With a larger population would come stronger representation. The combined country could potentially command its own place in the G20. Today, their only current representation is via the European Union.
A union beyond Scandinavia
Whilst the Scandinavian countries together share many commonalities – their languages are considered ‘mutually intelligible’, i.e. they can all understand each other to some extent – there are also various other countries that are geographically and culturally linked.
The Nordic Countries – Norway, Sweden, Denmark, Finland, Iceland, Greenland, the Faroe Islands and the Åland Islands – together make up the Nordic Council. This is almost like a mini-EU for these countries to cooperate on matters that affect them all such as trade and foreign policy.
Read more: Scandinavian flags
A country that included all of these would be even larger than Scandinavia and would be the 12th largest economy in the world, jumping ahead of Mexico and South Korea. The biggest problem here would be that they are no longer as culturally connected and certainly linguistics could be a problem.

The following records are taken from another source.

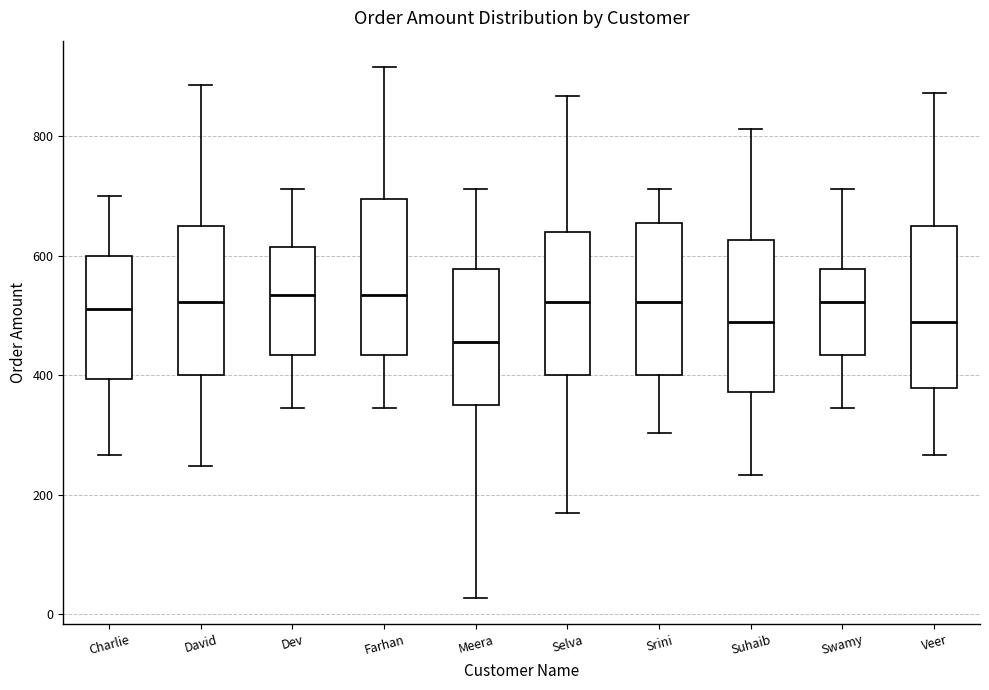

Reading left to right, transcribe this box plot: for each box, give where its median line is, the range the box spans, and where its two whiskers end, as read against the y-axis. The values are not printed on the chart, so give them approximately, as read against the axis.

Charlie: median 520, box 400 to 600, whiskers 260 to 700
David: median 520, box 400 to 660, whiskers 240 to 880
Dev: median 540, box 440 to 620, whiskers 340 to 720
Farhan: median 540, box 440 to 700, whiskers 340 to 920
Meera: median 460, box 360 to 580, whiskers 20 to 720
Selva: median 520, box 400 to 640, whiskers 180 to 860
Srini: median 520, box 400 to 660, whiskers 300 to 720
Suhaib: median 480, box 380 to 620, whiskers 240 to 820
Swamy: median 520, box 440 to 580, whiskers 340 to 720
Veer: median 480, box 380 to 660, whiskers 260 to 880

The Icelandic and especially Finnish language are distinct from the Scandinavian languages. The countries do all speak English to a very high standard though so this could help to make things work.
What about Scotland?
If the UK ends up exiting the European Union as currently planned, Scotland’s leaders have said that they will seek to become independent from the UK. Scotland’s identity is, in some ways, similar to that of Scandinavia so this is another potential country that could join.
The similar history and culture of the people, and their traded sovereignty over various of the islands off the coast of Scotland, means that this makes more sense than you might originally think.
If you look at a world map, you’ll see that Scotland and Denmark are pretty much on the same latitude. The people also have a desire to move more towards a society more similar to that of Scandinavia than of the current UK.
An interesting idea, but reality bites…
As it stands there is little active movement towards making a united Scandinavian nation a reality. One thing that is certain is that if there ever was, it would be a contentious and hard-fought battle politically.
Norway’s sovereign wealth fund would be a major issue and the fact that Sweden would make up half of the population could make it a tough sell to Danes and Norwegians. It’s difficult to know how any vote would go if it were held tomorrow.
Over the coming years, as globalisation changes the nature of international trade and commerce, we may see movements towards this either through a strengthening of the Nordic Council, a separate movement for Scandinavian nationhood, or through some kind of global crisis that makes uniting inevitable.
Alternatively, we may see no such movement. Either way, the only people who get to decide what happens are the people of the Scandinavian countries themselves.